» **Given records**

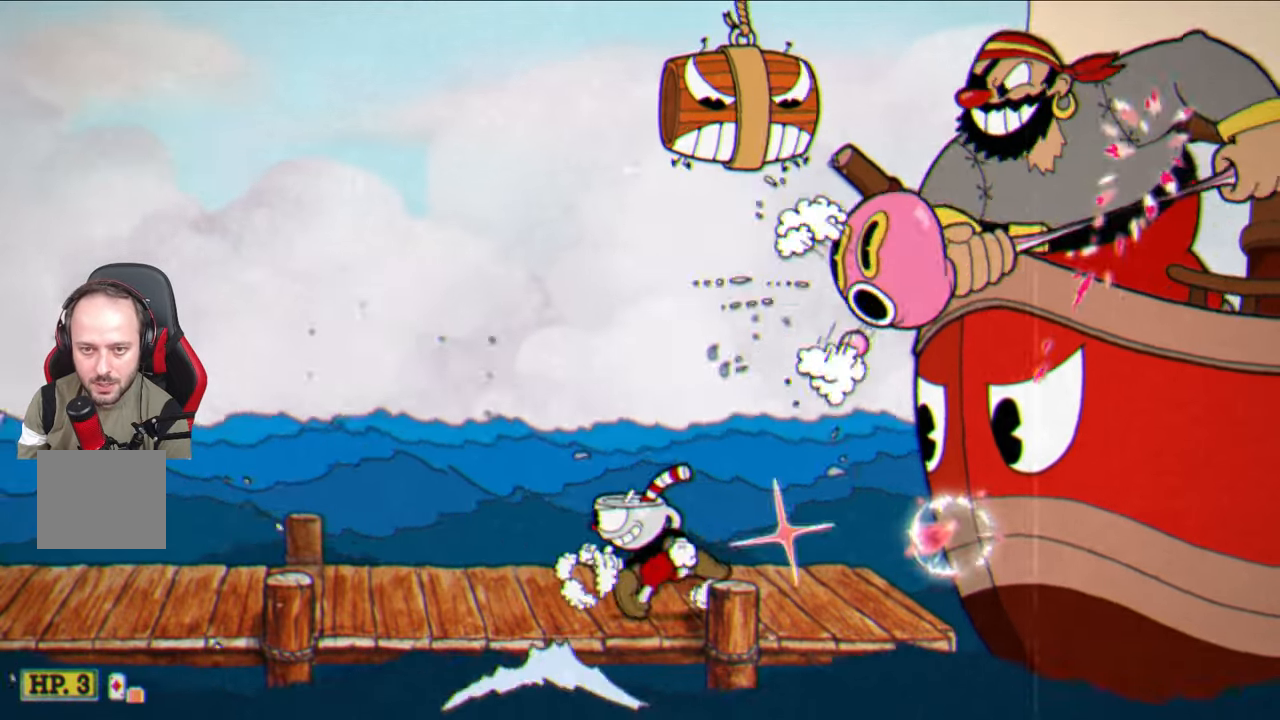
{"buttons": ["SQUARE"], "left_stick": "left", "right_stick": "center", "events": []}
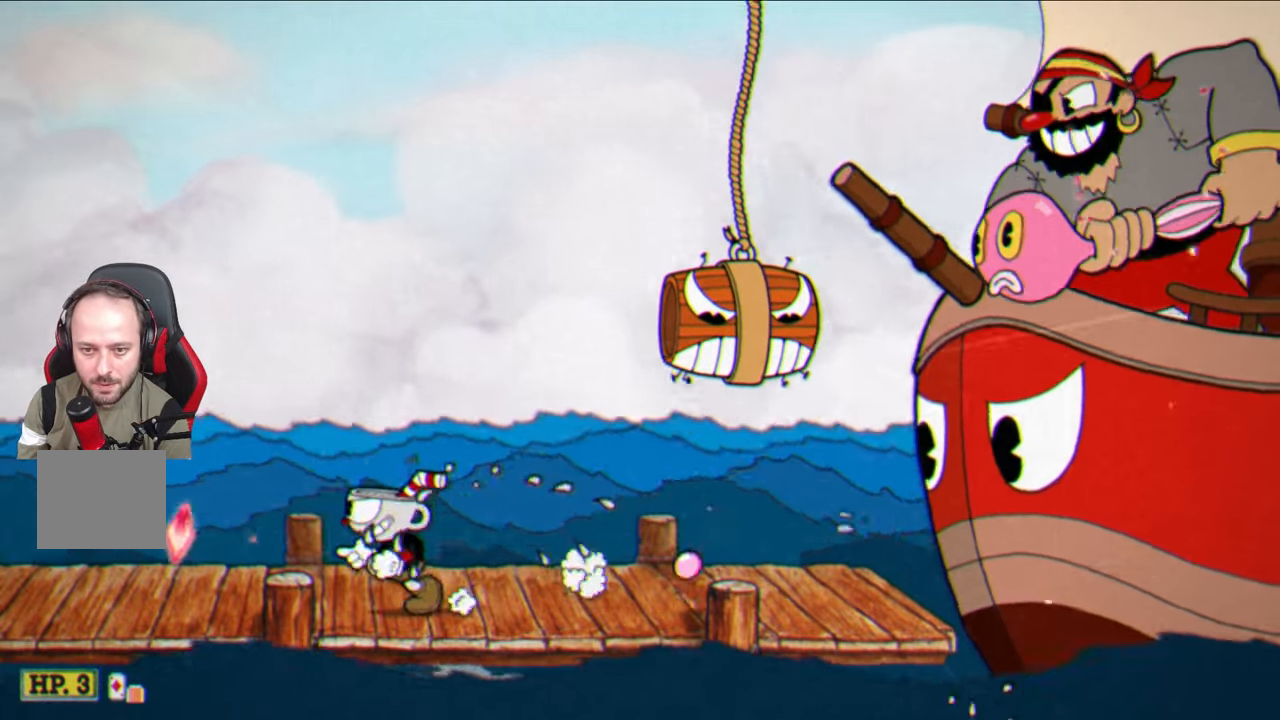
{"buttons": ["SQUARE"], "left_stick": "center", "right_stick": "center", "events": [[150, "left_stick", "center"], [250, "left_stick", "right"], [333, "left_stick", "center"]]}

==

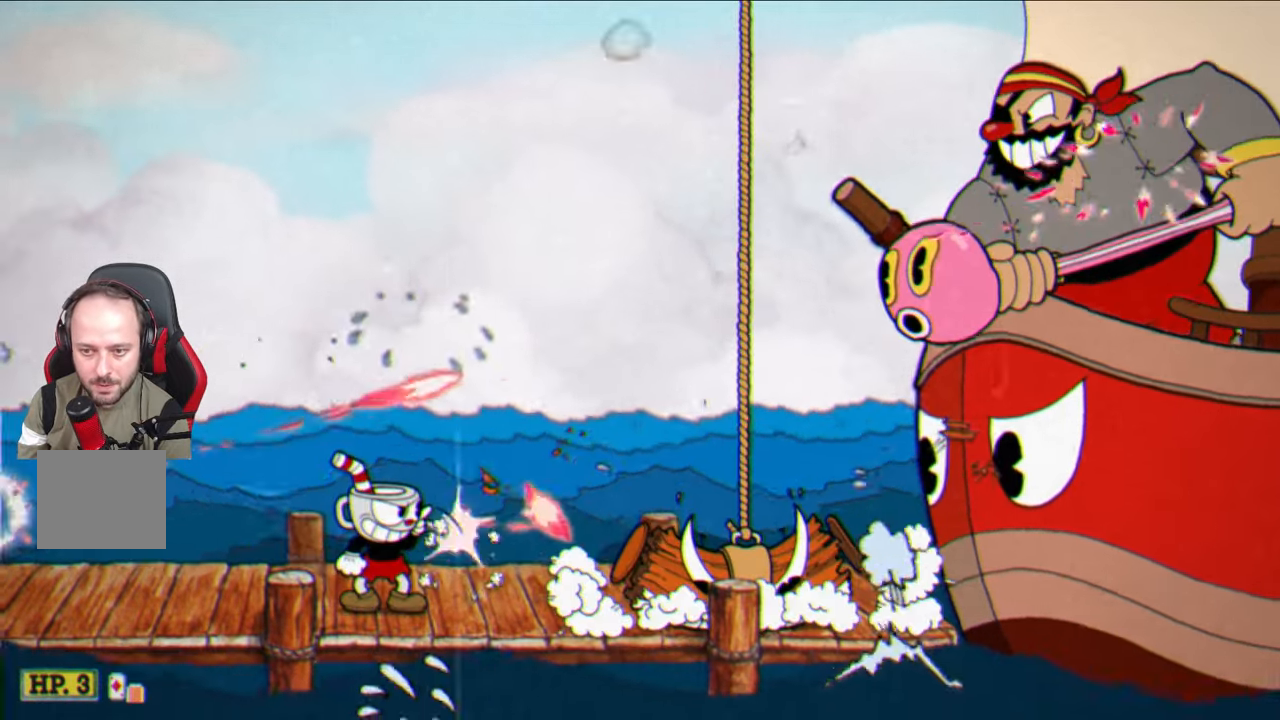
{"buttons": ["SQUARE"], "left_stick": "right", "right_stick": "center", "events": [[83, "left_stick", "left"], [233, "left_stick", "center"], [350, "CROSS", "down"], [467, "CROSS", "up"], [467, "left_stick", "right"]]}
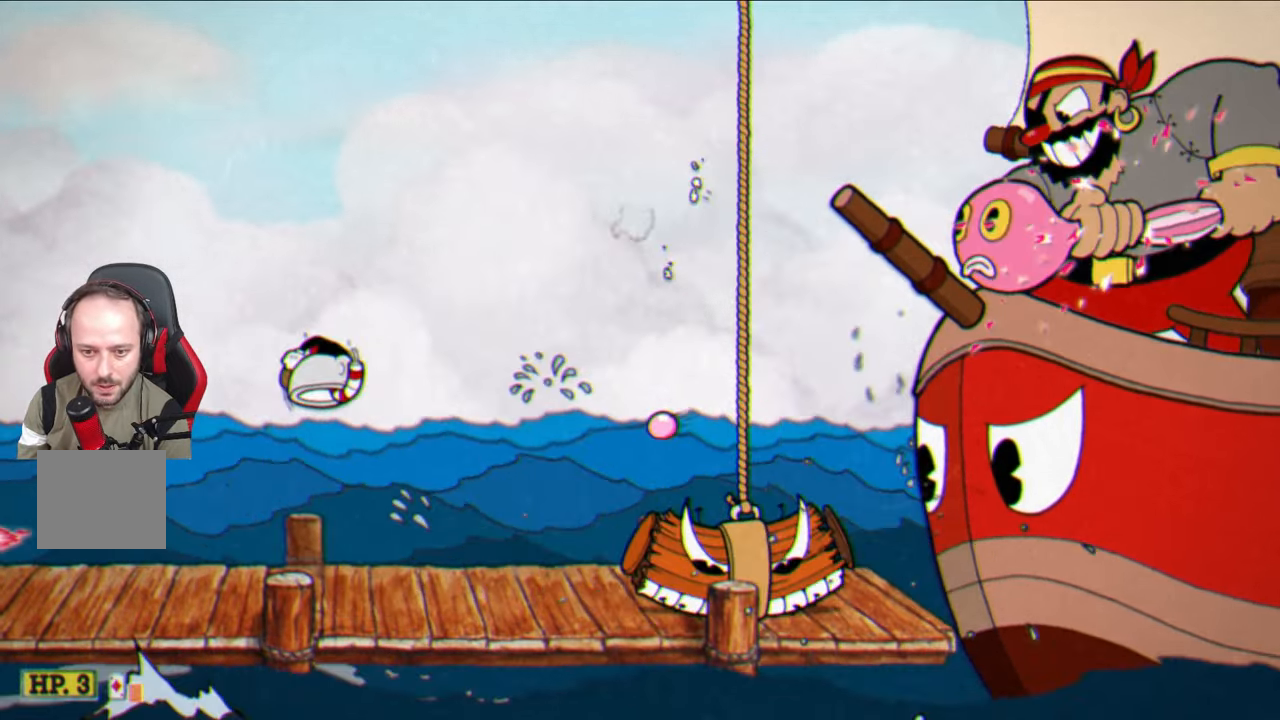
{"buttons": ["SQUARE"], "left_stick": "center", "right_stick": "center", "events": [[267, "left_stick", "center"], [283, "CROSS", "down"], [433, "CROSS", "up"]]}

* * *

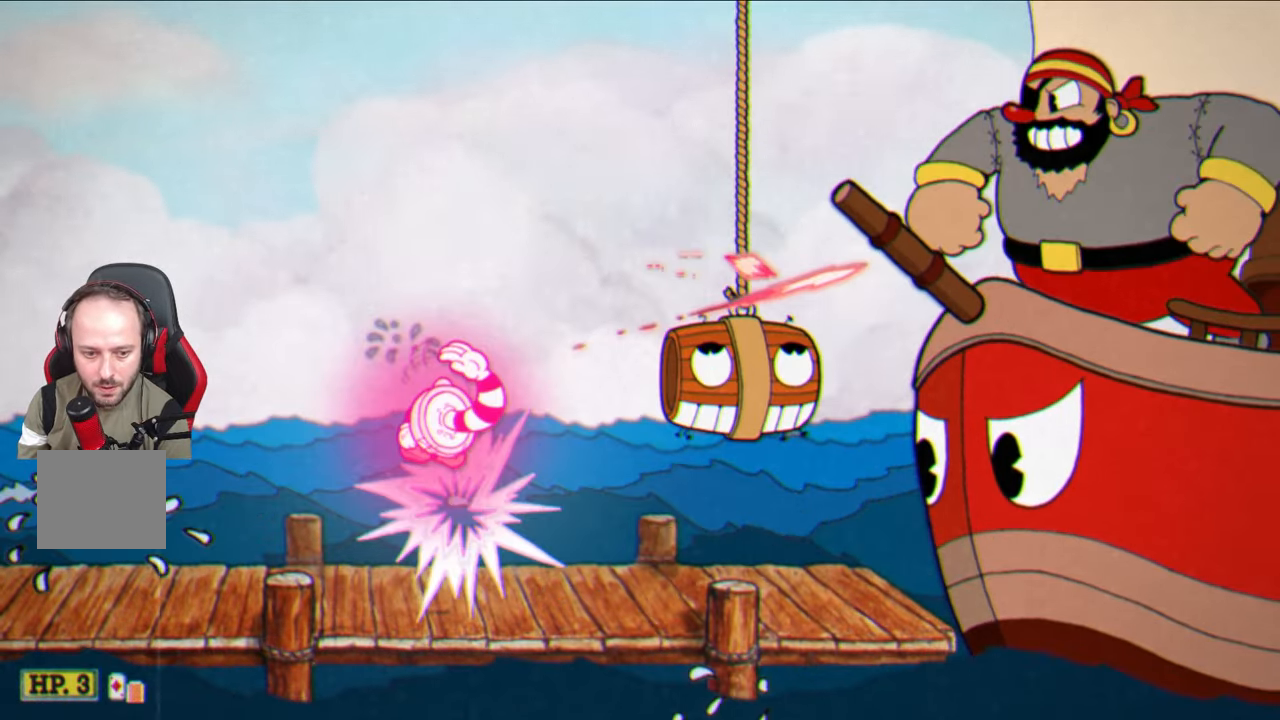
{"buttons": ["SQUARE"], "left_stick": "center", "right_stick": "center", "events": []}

» **What the task asks**
Write out each line above containing "down".

» **Response to the task**
{"buttons": ["SQUARE"], "left_stick": "right", "right_stick": "center", "events": [[83, "left_stick", "left"], [233, "left_stick", "center"], [350, "CROSS", "down"], [467, "CROSS", "up"], [467, "left_stick", "right"]]}
{"buttons": ["SQUARE"], "left_stick": "center", "right_stick": "center", "events": [[267, "left_stick", "center"], [283, "CROSS", "down"], [433, "CROSS", "up"]]}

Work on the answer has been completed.